Victor Secardin France Painting

When I draw, I never have an intention, a predetermined shape in mind, at the very moment I start to draw on the paper, I don't know what I'm going to do yet. I access my imagination by following unexpected leads. To provoke them, I try to put all the clichés I have in my head aside and I let my hand draw autonomously, and I wait until, in the accumulation of lines, I see a place where some of them detach themselves and form a piece of face, hip, foot, whatever it is, and from which I untie the lines all around to recompose a body. And then I start over at a different place on the sheet. Thus by chance I explore the most extravagant morphologies, sometimes undulating and tenuous, sometimes adipose and puffy, but for which I am always careful not to obliterate the anthropomorphic physique.

When a semblance of composition begins to become clearer, I evaluate it more carefully, and look for in the posture of the bodies what could be the reflection of a narrative movement that would link them all, from that moment on I conceive of the composition as a theatrical space in which each new body is designed to interact with the rest of the troupe. 
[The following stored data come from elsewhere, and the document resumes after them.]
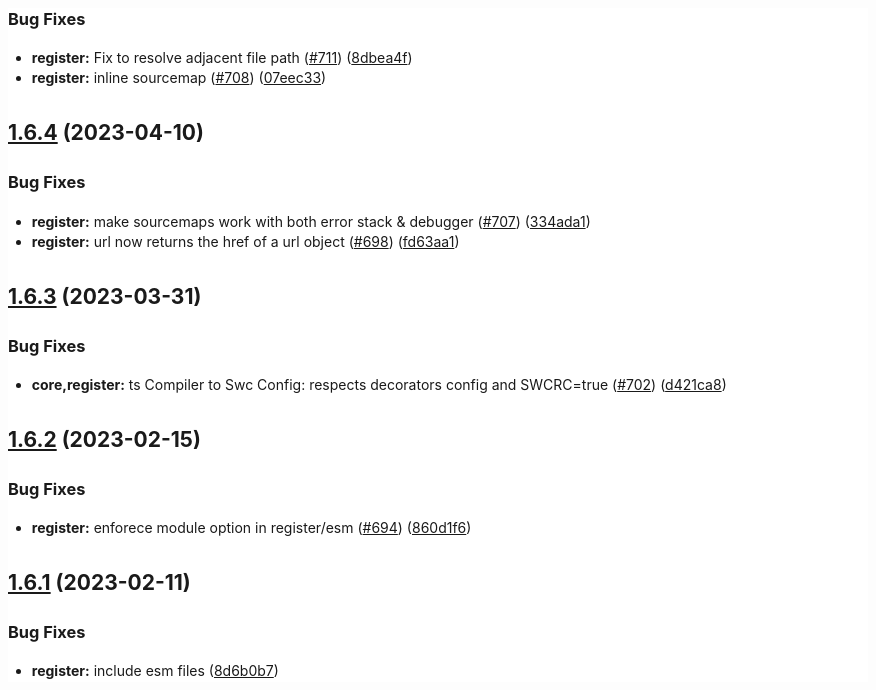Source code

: ### Bug Fixes

- **register:** Fix to resolve adjacent file path ([#711](https://github.com/swc-project/swc-node/issues/711)) ([8dbea4f](https://github.com/swc-project/swc-node/commit/8dbea4fd0ac154cbc72088202a8ddf707e40fa13))
- **register:** inline sourcemap ([#708](https://github.com/swc-project/swc-node/issues/708)) ([07eec33](https://github.com/swc-project/swc-node/commit/07eec334de984c32eca8551e1d9a647075b6b035))

## [1.6.4](https://github.com/swc-project/swc-node/compare/@swc-node/register@1.6.3...@swc-node/register@1.6.4) (2023-04-10)

### Bug Fixes

- **register:** make sourcemaps work with both error stack & debugger ([#707](https://github.com/swc-project/swc-node/issues/707)) ([334ada1](https://github.com/swc-project/swc-node/commit/334ada16617011f00b5cb6b240e7f62f08296761))
- **register:** url now returns the href of a url object ([#698](https://github.com/swc-project/swc-node/issues/698)) ([fd63aa1](https://github.com/swc-project/swc-node/commit/fd63aa1660140bc922fd810b51f27f756a719acb))

## [1.6.3](https://github.com/swc-project/swc-node/compare/@swc-node/register@1.6.2...@swc-node/register@1.6.3) (2023-03-31)

### Bug Fixes

- **core,register:** ts Compiler to Swc Config: respects decorators config and SWCRC=true ([#702](https://github.com/swc-project/swc-node/issues/702)) ([d421ca8](https://github.com/swc-project/swc-node/commit/d421ca8aa02a07ea01b1f97e2f38d696d84e4531))

## [1.6.2](https://github.com/swc-project/swc-node/compare/@swc-node/register@1.6.1...@swc-node/register@1.6.2) (2023-02-15)

### Bug Fixes

- **register:** enforece module option in register/esm ([#694](https://github.com/swc-project/swc-node/issues/694)) ([860d1f6](https://github.com/swc-project/swc-node/commit/860d1f6f5f7ece197e92a822470a093ae7a7a68a))

## [1.6.1](https://github.com/swc-project/swc-node/compare/@swc-node/register@1.6.0...@swc-node/register@1.6.1) (2023-02-11)

### Bug Fixes

- **register:** include esm files ([8d6b0b7](https://github.com/swc-project/swc-node/commit/8d6b0b77d5ec725ff75989455f8163d88c306878))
Through a single drawing, I want to evoke the trace of a story. A story of which only one scene remains, an enigmatic scene, which is never totally explicit about what is going on and what has been ellipsed. The aim is not so much to give a key to reading a presupposed narrative, but to enable everyone to envisage a story within the framework of the drawing, a story whose absence of title and text makes it easy to become the narrator oneself. It's a delayed story. It slips between all the bodies facing and observing each other. We can ignore it, consider the bodies for their graphic identity, or activate it whenever we want, as soon as we try to make some of them talk to each other.

 

For this drawing, I started by sketching lines randomly all over the sheet, as if I was applying a first mesh of scattered filaments. Once all the space has been pretty much twisted into lines, I'm going to untie a few bodies here and there in the knots. 
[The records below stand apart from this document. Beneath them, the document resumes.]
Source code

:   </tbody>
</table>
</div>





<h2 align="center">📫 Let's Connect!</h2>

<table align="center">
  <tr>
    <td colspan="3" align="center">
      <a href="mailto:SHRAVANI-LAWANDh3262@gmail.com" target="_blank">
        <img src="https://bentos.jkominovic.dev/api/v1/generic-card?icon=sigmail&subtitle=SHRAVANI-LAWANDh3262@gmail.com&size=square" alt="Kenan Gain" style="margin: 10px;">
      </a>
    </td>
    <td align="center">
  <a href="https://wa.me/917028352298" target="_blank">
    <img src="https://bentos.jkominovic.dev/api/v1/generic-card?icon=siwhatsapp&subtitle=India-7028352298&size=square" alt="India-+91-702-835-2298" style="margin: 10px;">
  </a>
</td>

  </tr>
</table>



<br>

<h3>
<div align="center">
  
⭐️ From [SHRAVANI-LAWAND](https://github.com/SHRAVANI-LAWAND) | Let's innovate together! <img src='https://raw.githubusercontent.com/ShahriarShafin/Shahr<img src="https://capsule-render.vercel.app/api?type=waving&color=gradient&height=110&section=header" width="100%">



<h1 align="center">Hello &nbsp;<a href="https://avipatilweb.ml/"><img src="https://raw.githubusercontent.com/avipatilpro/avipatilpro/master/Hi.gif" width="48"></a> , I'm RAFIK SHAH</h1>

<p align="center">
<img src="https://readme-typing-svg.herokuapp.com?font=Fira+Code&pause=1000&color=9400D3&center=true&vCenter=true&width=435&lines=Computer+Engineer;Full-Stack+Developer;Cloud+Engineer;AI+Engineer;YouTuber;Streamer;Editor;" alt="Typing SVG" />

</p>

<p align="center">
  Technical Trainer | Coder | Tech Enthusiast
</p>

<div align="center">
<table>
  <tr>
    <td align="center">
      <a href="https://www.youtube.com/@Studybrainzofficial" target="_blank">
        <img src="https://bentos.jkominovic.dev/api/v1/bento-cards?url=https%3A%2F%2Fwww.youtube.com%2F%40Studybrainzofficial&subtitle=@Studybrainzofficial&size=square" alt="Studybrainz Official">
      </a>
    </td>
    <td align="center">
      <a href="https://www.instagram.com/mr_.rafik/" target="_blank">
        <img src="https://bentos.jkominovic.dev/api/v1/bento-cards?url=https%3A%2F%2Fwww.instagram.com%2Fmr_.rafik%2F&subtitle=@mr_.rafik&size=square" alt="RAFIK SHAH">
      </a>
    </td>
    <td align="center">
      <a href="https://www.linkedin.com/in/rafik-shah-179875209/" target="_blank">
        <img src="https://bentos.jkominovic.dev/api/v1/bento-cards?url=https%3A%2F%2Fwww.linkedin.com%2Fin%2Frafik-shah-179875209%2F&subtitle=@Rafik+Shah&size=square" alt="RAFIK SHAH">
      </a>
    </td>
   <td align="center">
Although I try to let myself be surprised by the figures I untangle, always looking for original postures and morphologies, their dimensions are nevertheless resolutely small, and under the weight of the format, they are as if crushed. So I have to have more of them bent until there are enough of them to deal consistently with the void in the sheet. 

While composing my scene, I have in mind to follow the plot of a slightly burlesque and romantic dance. 

From a graphic point of view, I want when you read the drawing from a distance, the whole composition is pulsating. Thus, within these bodies piled up jumbled together, I look for those whose postures can echo each other, merge into a single momentum, and I wanted to create through the treatment of colours and the reserves of white, like garlands of characters that wind from one edge to the other, intermingle, and tie the whole composition together to emanate a common synergy.

I hope that when we get closer, the composition untangles, that each character has a singular richness. I made sure that the work of inking and colour was more pronounced on some limbs than on others, in order to give a little more dynamism to their movement and weight to their bodies, and to leave in the most airy areas, like openings through which the gaze can sneak in to continue reading. 

Finally, I chose the element of the mask, both to accentuate the theatrical attitude of the characters and to give the reader the possibility of seeing a narrative prism through which to imagine the figures in dialogue; but also to associate two contrasting graphic repertoires, whose unexpected combination enhances the aesthetics of the bodies.